Instruction -> Present every line of text in the material below as a Markdown table with the columns Row and Line, numbering the rows in order and leaving out blank lines and the pictures.

_ _ _ _ _

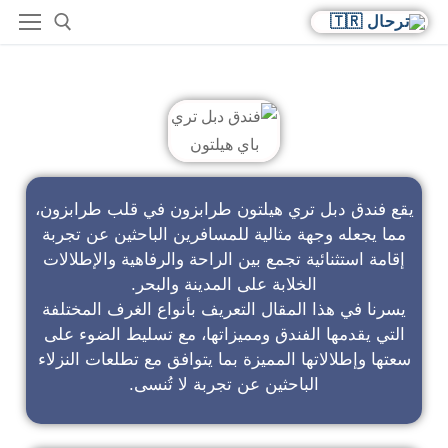
فندق دبل تري باي هيلتون
يقع فندق دبل تري هيلتون طرابزون في قلب طرابزون،
مما يجعله وجهة مثالية للمسافرين الباحثين عن تجربة
إقامة استثنائية تجمع بين الراحة والرفاهية والإطلالات
الخلابة على المدينة والبحر.
يسرنا في هذا المقال التعريف بأنواع الغرف المختلفة
التي يقدمها الفندق ومميزاتها، مع تسليط الضوء على
سعتها وإطلالاتها المميزة بما يتوافق مع تطلعات النزلاء
الباحثين عن تجربة لا تُنسى.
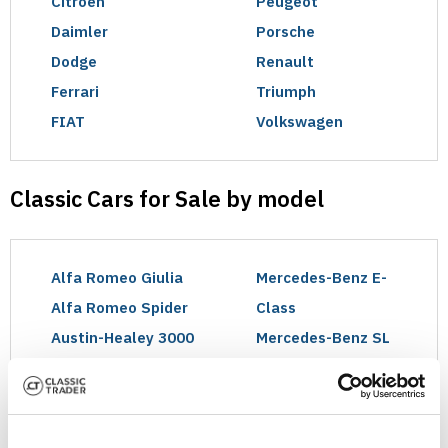
Citroen
Peugeot
Daimler
Porsche
Dodge
Renault
Ferrari
Triumph
FIAT
Volkswagen
Classic Cars for Sale by model
Alfa Romeo Giulia
Mercedes-Benz E-
Alfa Romeo Spider
Class
Austin-Healey 3000
Mercedes-Benz SL
BMW 3 Series
Mercedes-Benz S-
Chevrolet Corvette
Class
Citroen 2CV
MG MGA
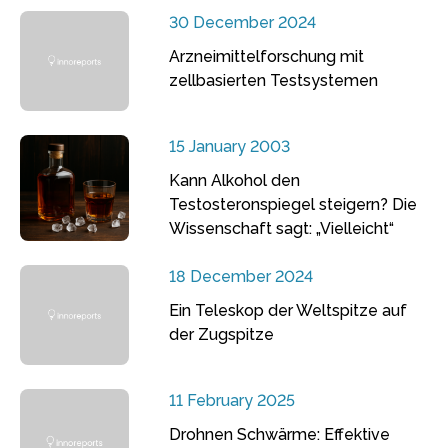
30 December 2024
Arzneimittelforschung mit
zellbasierten Testsystemen
15 January 2003
Kann Alkohol den
Testosteronspiegel steigern? Die
Wissenschaft sagt: „Vielleicht“
18 December 2024
Ein Teleskop der Weltspitze auf
der Zugspitze
11 February 2025
Drohnen Schwärme: Effektive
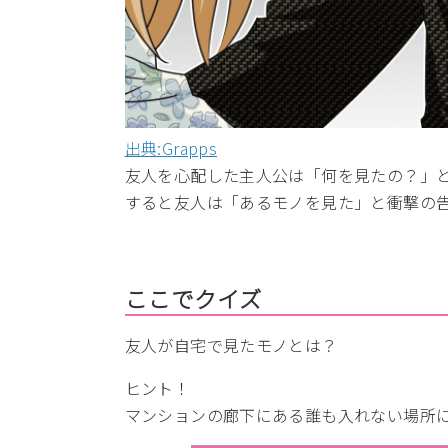
出典:Grapps
友人を心配した主人公は「何を見たの？」
すると友人は「あるモノを見た」と衝撃の
ここでクイズ
友人が自宅で見たモノとは？
ヒント！
マンションの廊下にある誰も入れない場所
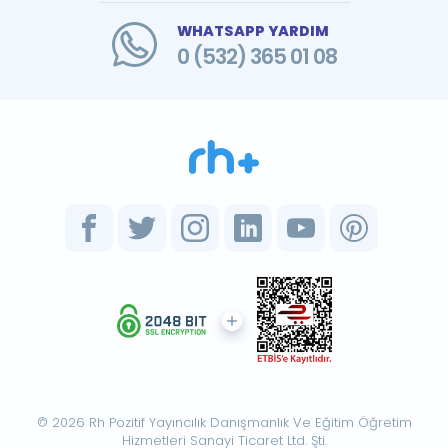
WHATSAPP YARDIM
0 (532) 365 01 08
© 2026 Rh Pozitif Yayıncılık Danışmanlık Ve Eğitim Öğretim
Hizmetleri Sanayi Ticaret Ltd. Şti.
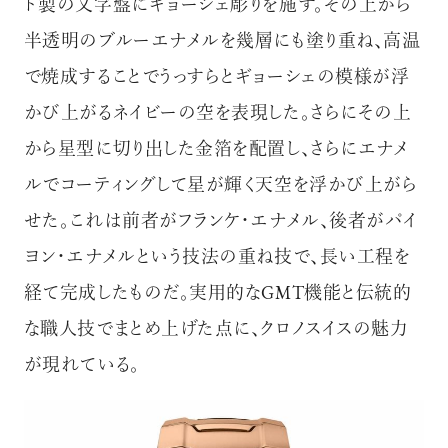
ド製の文字盤にギョーシェ彫りを施す。その上から
半透明のブルーエナメルを幾層にも塗り重ね、高温
で焼成することでうっすらとギョーシェの模様が浮
かび上がるネイビーの空を表現した。さらにその上
から星型に切り出した金箔を配置し、さらにエナメ
ルでコーティングして星が輝く天空を浮かび上がら
せた。これは前者がフランケ・エナメル、後者がパイ
ヨン・エナメルという技法の重ね技で、長い工程を
経て完成したものだ。実用的なGMT機能と伝統的
な職人技でまとめ上げた点に、クロノスイスの魅力
が現れている。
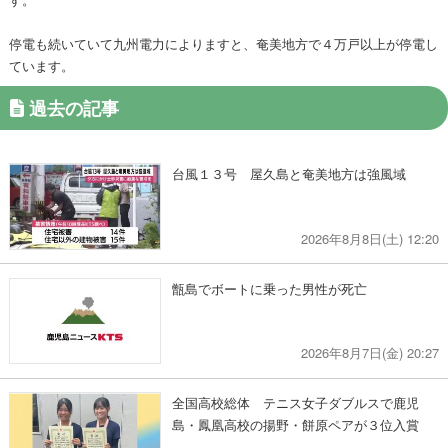
停電も続いていて九州電力によりますと、奄美地方で４万戸以上が停電し
ています。
過去の記事
台風１３号 屋久島と奄美地方は強風域
2026年8月8日(土) 12:20
甑島でボートに乗った男性が死亡
2026年8月7日(金) 20:27
全国高校総体 テニス女子ダブルスで鹿児
島・鳳凰高校の揚野・餅原ペアが３位入賞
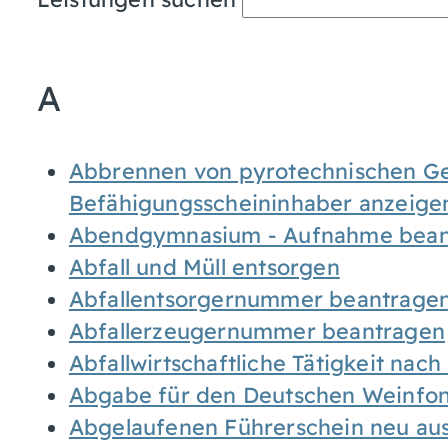
A
Abbrennen von pyrotechnischen Geg
Befähigungsscheininhaber anzeige
Abendgymnasium - Aufnahme bean
Abfall und Müll entsorgen
Abfallentsorgernummer beantrage
Abfallerzeugernummer beantragen
Abfallwirtschaftliche Tätigkeit nac
Abgabe für den Deutschen Weinfon
Abgelaufenen Führerschein neu auss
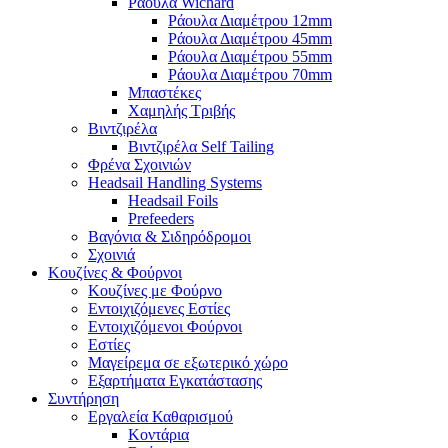
Ράουλα Wichard
Ράουλα Διαμέτρου 12mm
Ράουλα Διαμέτρου 45mm
Ράουλα Διαμέτρου 55mm
Ράουλα Διαμέτρου 70mm
Μπαστέκες
Χαμηλής Τριβής
Βιντζιρέλα
Βιντζιρέλα Self Tailing
Φρένα Σχοινιών
Headsail Handling Systems
Headsail Foils
Prefeeders
Βαγόνια & Σιδηρόδρομοι
Σχοινιά
Κουζίνες & Φούρνοι
Κουζίνες με Φούρνο
Εντοιχιζόμενες Εστίες
Εντοιχιζόμενοι Φούρνοι
Εστίες
Μαγείρεμα σε εξωτερικό χώρο
Εξαρτήματα Εγκατάστασης
Συντήρηση
Εργαλεία Καθαρισμού
Κοντάρια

_ _ _ _ _

Answer for the task ->
| Row | Line |
|---|---|
| 1 | فندق دبل تري باي هيلتون |
| 2 | يقع فندق دبل تري هيلتون طرابزون في قلب طرابزون، |
| 3 | مما يجعله وجهة مثالية للمسافرين الباحثين عن تجربة |
| 4 | إقامة استثنائية تجمع بين الراحة والرفاهية والإطلالات |
| 5 | الخلابة على المدينة والبحر. |
| 6 | يسرنا في هذا المقال التعريف بأنواع الغرف المختلفة |
| 7 | التي يقدمها الفندق ومميزاتها، مع تسليط الضوء على |
| 8 | سعتها وإطلالاتها المميزة بما يتوافق مع تطلعات النزلاء |
| 9 | الباحثين عن تجربة لا تُنسى. |
| 10 | Citroen |
| 11 | Peugeot |
| 12 | Daimler |
| 13 | Porsche |
| 14 | Dodge |
| 15 | Renault |
| 16 | Ferrari |
| 17 | Triumph |
| 18 | FIAT |
| 19 | Volkswagen |
| 20 | Classic Cars for Sale by model |
| 21 | Alfa Romeo Giulia |
| 22 | Mercedes-Benz E- |
| 23 | Alfa Romeo Spider |
| 24 | Class |
| 25 | Austin-Healey 3000 |
| 26 | Mercedes-Benz SL |
| 27 | BMW 3 Series |
| 28 | Mercedes-Benz S- |
| 29 | Chevrolet Corvette |
| 30 | Class |
| 31 | Citroen 2CV |
| 32 | MG MGA |
| 33 | 30 December 2024 |
| 34 | Arzneimittelforschung mit |
| 35 | zellbasierten Testsystemen |
| 36 | 15 January 2003 |
| 37 | Kann Alkohol den |
| 38 | Testosteronspiegel steigern? Die |
| 39 | Wissenschaft sagt: „Vielleicht“ |
| 40 | 18 December 2024 |
| 41 | Ein Teleskop der Weltspitze auf |
| 42 | der Zugspitze |
| 43 | 11 February 2025 |
| 44 | Drohnen Schwärme: Effektive |
| 45 | 出典:Grapps |
| 46 | 友人を心配した主人公は「何を見たの？」 |
| 47 | すると友人は「あるモノを見た」と衝撃の |
| 48 | ここでクイズ |
| 49 | 友人が自宅で見たモノとは？ |
| 50 | ヒント！ |
| 51 | マンションの廊下にある誰も入れない場所 |
| 52 | WHATSAPP YARDIM |
| 53 | 0 (532) 365 01 08 |
| 54 | © 2026 Rh Pozitif Yayıncılık Danışmanlık Ve Eğitim Öğretim |
| 55 | Hizmetleri Sanayi Ticaret Ltd. Şti. |
| 56 | ド製の文字盤にギョーシェ彫りを施す。その上から |
| 57 | 半透明のブルーエナメルを幾層にも塗り重ね、高温 |
| 58 | で焼成することでうっすらとギョーシェの模様が浮 |
| 59 | かび上がるネイビーの空を表現した。さらにその上 |
| 60 | から星型に切り出した金箔を配置し、さらにエナメ |
| 61 | ルでコーティングして星が輝く天空を浮かび上がら |
| 62 | せた。これは前者がフランケ・エナメル、後者がパイ |
| 63 | ヨン・エナメルという技法の重ね技で、長い工程を |
| 64 | 経て完成したものだ。実用的なGMT機能と伝統的 |
| 65 | な職人技でまとめ上げた点に、クロノスイスの魅力 |
| 66 | が現れている。 |
| 67 | 停電も続いていて九州電力によりますと、奄美地方で４万戸以上が停電し |
| 68 | ています。 |
| 69 | 過去の記事 |
| 70 | 台風１３号 屋久島と奄美地方は強風域 |
| 71 | 2026年8月8日(土) 12:20 |
| 72 | 甑島でボートに乗った男性が死亡 |
| 73 | 2026年8月7日(金) 20:27 |
| 74 | 全国高校総体 テニス女子ダブルスで鹿児 |
| 75 | 島・鳳凰高校の揚野・餅原ペアが３位入賞 |
| 76 | A |
| 77 | Abbrennen von pyrotechnischen Geg |
| 78 | Befähigungsscheininhaber anzeige |
| 79 | Abendgymnasium - Aufnahme bean |
| 80 | Abfall und Müll entsorgen |
| 81 | Abfallentsorgernummer beantrage |
| 82 | Abfallerzeugernummer beantragen |
| 83 | Abfallwirtschaftliche Tätigkeit nac |
| 84 | Abgabe für den Deutschen Weinfon |
| 85 | Abgelaufenen Führerschein neu auss |
| 86 | Ράουλα Wichard |
| 87 | Ράουλα Διαμέτρου 12mm |
| 88 | Ράουλα Διαμέτρου 45mm |
| 89 | Ράουλα Διαμέτρου 55mm |
| 90 | Ράουλα Διαμέτρου 70mm |
| 91 | Μπαστέκες |
| 92 | Χαμηλής Τριβής |
| 93 | Βιντζιρέλα |
| 94 | Βιντζιρέλα Self Tailing |
| 95 | Φρένα Σχοινιών |
| 96 | Headsail Handling Systems |
| 97 | Headsail Foils |
| 98 | Prefeeders |
| 99 | Βαγόνια & Σιδηρόδρομοι |
| 100 | Σχοινιά |
| 101 | Κουζίνες & Φούρνοι |
| 102 | Κουζίνες με Φούρνο |
| 103 | Εντοιχιζόμενες Εστίες |
| 104 | Εντοιχιζόμενοι Φούρνοι |
| 105 | Εστίες |
| 106 | Μαγείρεμα σε εξωτερικό χώρο |
| 107 | Εξαρτήματα Εγκατάστασης |
| 108 | Συντήρηση |
| 109 | Εργαλεία Καθαρισμού |
| 110 | Κοντάρια |